AVAILABLE DATA:
*** Block opens ***

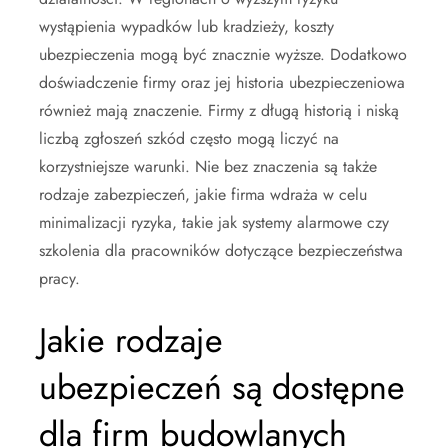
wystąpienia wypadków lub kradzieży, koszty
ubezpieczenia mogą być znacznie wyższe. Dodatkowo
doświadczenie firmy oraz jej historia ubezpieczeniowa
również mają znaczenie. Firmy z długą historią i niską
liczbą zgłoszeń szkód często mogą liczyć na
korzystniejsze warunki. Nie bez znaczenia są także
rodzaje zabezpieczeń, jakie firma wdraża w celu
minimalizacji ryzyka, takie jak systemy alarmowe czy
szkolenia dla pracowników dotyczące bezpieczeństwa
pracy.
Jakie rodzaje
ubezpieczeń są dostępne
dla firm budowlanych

*** Block closes ***
*** Block opens ***

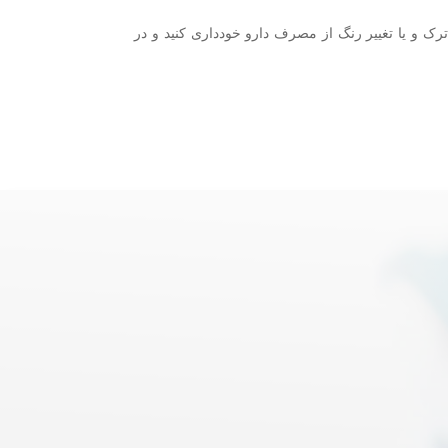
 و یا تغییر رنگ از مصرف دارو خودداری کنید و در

*** Block closes ***

THE PROBLEM: Can you pull out every line in the records that contains the word "rodzaje"?

FINAL ANSWER:
rodzaje zabezpieczeń, jakie firma wdraża w celu
Jakie rodzaje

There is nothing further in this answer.